Trying the Minolta 35-70mm f/4 Macro... yielded this at ISO-400

and this... at ISO-1600 (Note the noise in the black square... yes, it is there.)

I ran the Minolta 50mm f/1.4 at f/4.5

Then the Minolta 50mm f/1.7 at f/4.5 (Another 20-year veteran lens)

This stuff is not looking bad... but then came the kicker... which I really didn't expect... the side-by-side, with the Canon EOS 20D using an EF 50mm f/1.8 ISO400

If you compare the last two images... you will notice a vertical distortion to the Canon Image. It actually looks "squat", and I assure you... this same target was used, tonight. :confused: Not only that.. look at the noise level in this photograph. Quite a bit more, in my estimation. Also, you can see that the Canon went for a more saturated color image... while the SONY lightened it up a bit. Could be an AWB issue, but automatic features should work.

I will shift from SONY's "AUTO" ISO to ISO-400, later on... but this is a rather disturbing comparison. There was only the room's lighting for illumination... three flourescent bulbs and a tunsten bulb on a shaded desk lamp.
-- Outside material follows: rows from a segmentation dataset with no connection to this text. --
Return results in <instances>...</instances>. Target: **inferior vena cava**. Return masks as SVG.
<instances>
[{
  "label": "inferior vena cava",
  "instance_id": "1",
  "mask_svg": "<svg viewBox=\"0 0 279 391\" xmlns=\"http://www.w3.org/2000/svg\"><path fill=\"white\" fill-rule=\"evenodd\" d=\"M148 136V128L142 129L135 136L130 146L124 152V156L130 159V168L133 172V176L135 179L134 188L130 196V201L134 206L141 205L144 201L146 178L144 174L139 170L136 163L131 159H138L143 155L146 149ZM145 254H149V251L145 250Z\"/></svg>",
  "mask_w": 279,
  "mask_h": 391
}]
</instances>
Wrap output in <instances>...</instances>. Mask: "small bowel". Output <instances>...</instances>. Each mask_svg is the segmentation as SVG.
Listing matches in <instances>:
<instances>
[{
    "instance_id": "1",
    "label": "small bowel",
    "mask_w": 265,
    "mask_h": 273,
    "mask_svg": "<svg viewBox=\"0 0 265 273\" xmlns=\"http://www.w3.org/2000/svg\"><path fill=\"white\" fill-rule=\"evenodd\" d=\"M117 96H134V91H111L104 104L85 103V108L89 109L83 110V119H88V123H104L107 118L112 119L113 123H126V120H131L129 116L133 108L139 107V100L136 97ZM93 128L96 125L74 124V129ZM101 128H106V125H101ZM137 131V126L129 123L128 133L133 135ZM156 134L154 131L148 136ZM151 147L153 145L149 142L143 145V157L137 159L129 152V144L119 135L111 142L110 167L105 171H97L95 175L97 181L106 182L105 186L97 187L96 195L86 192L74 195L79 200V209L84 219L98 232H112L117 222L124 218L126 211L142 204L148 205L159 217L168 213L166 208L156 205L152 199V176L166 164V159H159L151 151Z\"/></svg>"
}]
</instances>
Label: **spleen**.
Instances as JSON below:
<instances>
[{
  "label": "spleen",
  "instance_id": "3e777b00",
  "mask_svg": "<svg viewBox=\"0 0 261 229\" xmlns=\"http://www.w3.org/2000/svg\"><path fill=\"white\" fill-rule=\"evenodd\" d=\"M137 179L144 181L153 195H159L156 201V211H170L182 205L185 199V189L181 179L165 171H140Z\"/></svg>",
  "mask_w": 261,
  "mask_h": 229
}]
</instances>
I used Aperture Priority (set to f/4.5) for all the shots and allowed both of the cameras to decide the rest, except for the Canon 20D's ISO of 400. To be honest, I wanted a casual, natural setting for the images... nothing too contrived. Just walk into the room, set your aperture and fire off a few of your favorite subject... why, the focusing chart, of course. LOL :D

The use of the Minolta-glass seems to produce readily acceptable shots... the clarity is remarkable. The "nifty-fifty" doesn't even compare to the Minolta f/1.7 prime, but then again... the Minolta lens is better glass. Unlike Canon's 50mm f/1.4, the Minolta f/1.4 delivers a softer shot. I do not quite remember the design notes on this particular lens, but over the years, I had often heard the f/1.7 was the sharper of the two. In the quick comparison, tonight, that bears out.

The SONY kit lens does show its weak points, right up front... but what do you want for effectively "free"? ;) You can bet I'll be using the Minolta 35-70mm f/4, instead... unless I am forced to go with a wider shot.

Like I've have said, if you have any Minolta-glass from prior cameras... in my opinion, you really should consider the SONY before you commit to another brand. It seems to be able to deliver the goods with the old glass... and probably will do great with the newer stuff.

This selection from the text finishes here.